L’Accord de commerce et de coopération entre l'Union européenne et le Royaume-Uni a finalement été trouvé le 24 décembre dernier. Un accord principalement économique mais fondamental pour éviter un Brexit dur sans réglementation. Pauline Schnapper, vous êtes professeure de civilisation britannique contemporaine à la Sorbonne Nouvelle de Paris, quels sont les points fondamentaux de ce deal?
C’est un accord qui acte la sortie du Royaume Uni non seulement de l’UE, mais surtout du marché unique et de l’Union Douanière qui représente l’UE. L’accord concerne essentiellement la circulation des marchandises, qui n’auront pas de tarif douanier et sans quotas. Donc, c’est un accord minimal, parce qu’il laisse de côté énormément de choses: l’UK doit suivre les réglementations européennes environnementales et sociales pour continuer à commercer avec l’UE, et puis cet accord ne concerne pas les services, qui représentent 80% de l'économie britannique; il ne concerne pas non plus tout ce qui relève de la politique étrangère, de la sécurité et la défense; et il ne permet la liberté de circulation, donc il faut d’un permis pour s’installer là.
Cet accord n’a fait qu'accroître les tensions entre Londres et Edimbourg, qui plaidait pour que l’Ecosse dispose des droit particulier qui lui permettraient de rester dans le marché unique, idée empêchée par Londres.
En fait, le Royaume Uni est composé de nations constitutives. Pouvez-vous nous décrire cette situation de départ ?
L'Ecosse, les Pays du galles et l’Irlande du Nord disposent d’un statut particulier au sein du Royaume Uni depuis 20 ans (1998). Ils ont des assemblées régionales, qui ont un certain pouvoir, mais toujours soumises au parlement de Westminster. En Ecosse il y a un mouvement indépendantiste au pouvoir depuis 2007.
Au Pays du Galles le parti indépendantiste est beaucoup plus faible, parce qu’il s’agit d’une région plus intégrée économiquement avec l’Angleterre. Donc, le vrai problème se pose en Ecosse, où le résultat du référendum de 2016 a été contre le Brexit.
L'Écosse avait déjà tenu un référendum pour l'indépendance en 2014, gagné par les Unionistes avec 55 % des préférences, mais le Brexit a enflammé les esprits et à ce propos, les élections de mai 2021 en Écosse seront cruciales. Si les indépendantistes gagnent, quelles seront les étapes institutionnelles pour arriver à un nouveau vote sur l'indépendance?

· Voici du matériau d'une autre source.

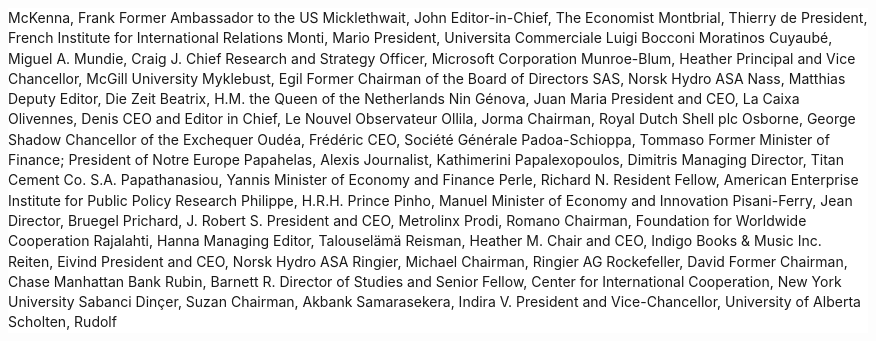 McKenna, Frank
Former Ambassador to the US
Micklethwait, John
Editor-in-Chief, The Economist
Montbrial, Thierry de
President, French Institute for International Relations
Monti, Mario
President, Universita Commerciale Luigi Bocconi
Moratinos Cuyaubé, Miguel A.
Mundie, Craig J.
Chief Research and Strategy Officer, Microsoft Corporation
Munroe-Blum, Heather
Principal and Vice Chancellor, McGill University
Myklebust, Egil
Former Chairman of the Board of Directors SAS, Norsk Hydro ASA
Nass, Matthias
Deputy Editor, Die Zeit
Beatrix, H.M. the Queen of the Netherlands
Nin Génova, Juan Maria
President and CEO, La Caixa
Olivennes, Denis
CEO and Editor in Chief, Le Nouvel Observateur
Ollila, Jorma
Chairman, Royal Dutch Shell plc
Osborne, George
Shadow Chancellor of the Exchequer
Oudéa, Frédéric
CEO, Société Générale
Padoa-Schioppa, Tommaso
Former Minister of Finance; President of Notre Europe
Papahelas, Alexis
Journalist, Kathimerini
Papalexopoulos, Dimitris
Managing Director, Titan Cement Co. S.A.
Papathanasiou, Yannis
Minister of Economy and Finance
Perle, Richard N.
Resident Fellow, American Enterprise Institute for Public Policy Research
Philippe, H.R.H. Prince
Pinho, Manuel
Minister of Economy and Innovation
Pisani-Ferry, Jean
Director, Bruegel
Prichard, J. Robert S.
President and CEO, Metrolinx
Prodi, Romano
Chairman, Foundation for Worldwide Cooperation
Rajalahti, Hanna
Managing Editor, Talouselämä
Reisman, Heather M.
Chair and CEO, Indigo Books & Music Inc.
Reiten, Eivind
President and CEO, Norsk Hydro ASA
Ringier, Michael
Chairman, Ringier AG
Rockefeller, David
Former Chairman, Chase Manhattan Bank
Rubin, Barnett R.
Director of Studies and Senior Fellow, Center for International Cooperation, New York University
Sabanci Dinçer, Suzan
Chairman, Akbank
Samarasekera, Indira V.
President and Vice-Chancellor, University of Alberta
Scholten, Rudolf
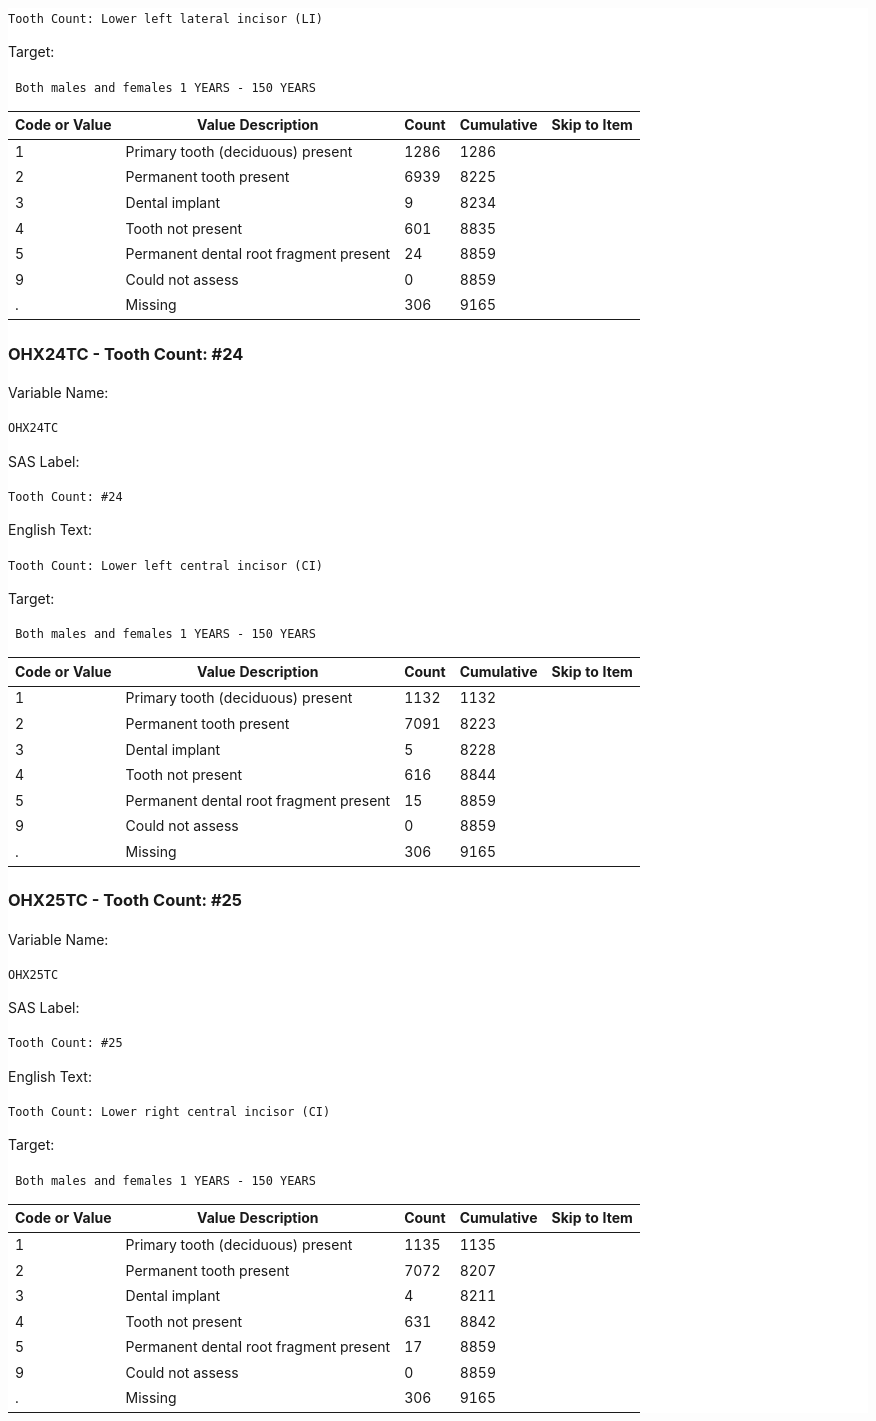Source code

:     Tooth Count: Lower left lateral incisor (LI)
Target:

     Both males and females 1 YEARS - 150 YEARS
Code or Value | Value Description | Count | Cumulative | Skip to Item  
---|---|---|---|---  
1 | Primary tooth (deciduous) present | 1286 | 1286 |   
2 | Permanent tooth present | 6939 | 8225 |   
3 | Dental implant | 9 | 8234 |   
4 | Tooth not present | 601 | 8835 |   
5 | Permanent dental root fragment present | 24 | 8859 |   
9 | Could not assess | 0 | 8859 |   
. | Missing | 306 | 9165 |   
  
### OHX24TC - Tooth Count: #24

Variable Name:

    OHX24TC
SAS Label:

    Tooth Count: #24
English Text:

    Tooth Count: Lower left central incisor (CI)
Target:

     Both males and females 1 YEARS - 150 YEARS
Code or Value | Value Description | Count | Cumulative | Skip to Item  
---|---|---|---|---  
1 | Primary tooth (deciduous) present | 1132 | 1132 |   
2 | Permanent tooth present | 7091 | 8223 |   
3 | Dental implant | 5 | 8228 |   
4 | Tooth not present | 616 | 8844 |   
5 | Permanent dental root fragment present | 15 | 8859 |   
9 | Could not assess | 0 | 8859 |   
. | Missing | 306 | 9165 |   
  
### OHX25TC - Tooth Count: #25

Variable Name:

    OHX25TC
SAS Label:

    Tooth Count: #25
English Text:

    Tooth Count: Lower right central incisor (CI)
Target:

     Both males and females 1 YEARS - 150 YEARS
Code or Value | Value Description | Count | Cumulative | Skip to Item  
---|---|---|---|---  
1 | Primary tooth (deciduous) present | 1135 | 1135 |   
2 | Permanent tooth present | 7072 | 8207 |   
3 | Dental implant | 4 | 8211 |   
4 | Tooth not present | 631 | 8842 |   
5 | Permanent dental root fragment present | 17 | 8859 |   
9 | Could not assess | 0 | 8859 |   
. | Missing | 306 | 9165 |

Le point crucial c’est qu’il faut avoir l'approbation du gouvernement central et Boris Johnson refuse maintenant. Il y a le risque d’une vraie crise institutionnelle comme en Catalogne. La grande différence c’est que les Ecossais ne veulent pas organiser de référendum illégal, comme en Espagne. Moi, je pense que si la pression est forte, le gouvernement de Londres finira par céder.
Ces nouvelles mesures vont rapprocher les deux Irlandes. Situation similaire entre l’Espagne et Gibraltar. Pourquoi?
La situation de l’Irlande du Nord est particulière pour des raisons liées à la question de la frontière entre le nord et le sud, qui devait rester ouverte. L’accord prévoit que la frontière soit poussée vers la mer d’Irlande. Donc, l'Irlande du Nord reste dans le marché unique.
Quant à Gibraltar la c’est encore une situation très particulière: il s’agit d’un rocher avec une population minime qui est contesté par l’Espagne et qui avait voté contre le Brexit. Un accord a été trouvé à la dernière minute entre les espagnols et les britanniques qui permet de tenir ouverte la frontière, utile surtout pour les espagnols.
Pensez-vous que d’autres pays dans le Continent comme l’Espagne, la Pologne ou l’Italie vont remplir le vide laissé par le Royaume Uni dans l’UE?
C’est difficile à dire. Pour l’instant, c’est surtout le couple franco-allemand qui a pris l’initiative sur le Programme de Relance lié à la crise sanitaire. On verra en tout cas s’il y aura quelques autres pays qui prendront la place du Royaume Uni, mais c’est trop tôt pour le dire.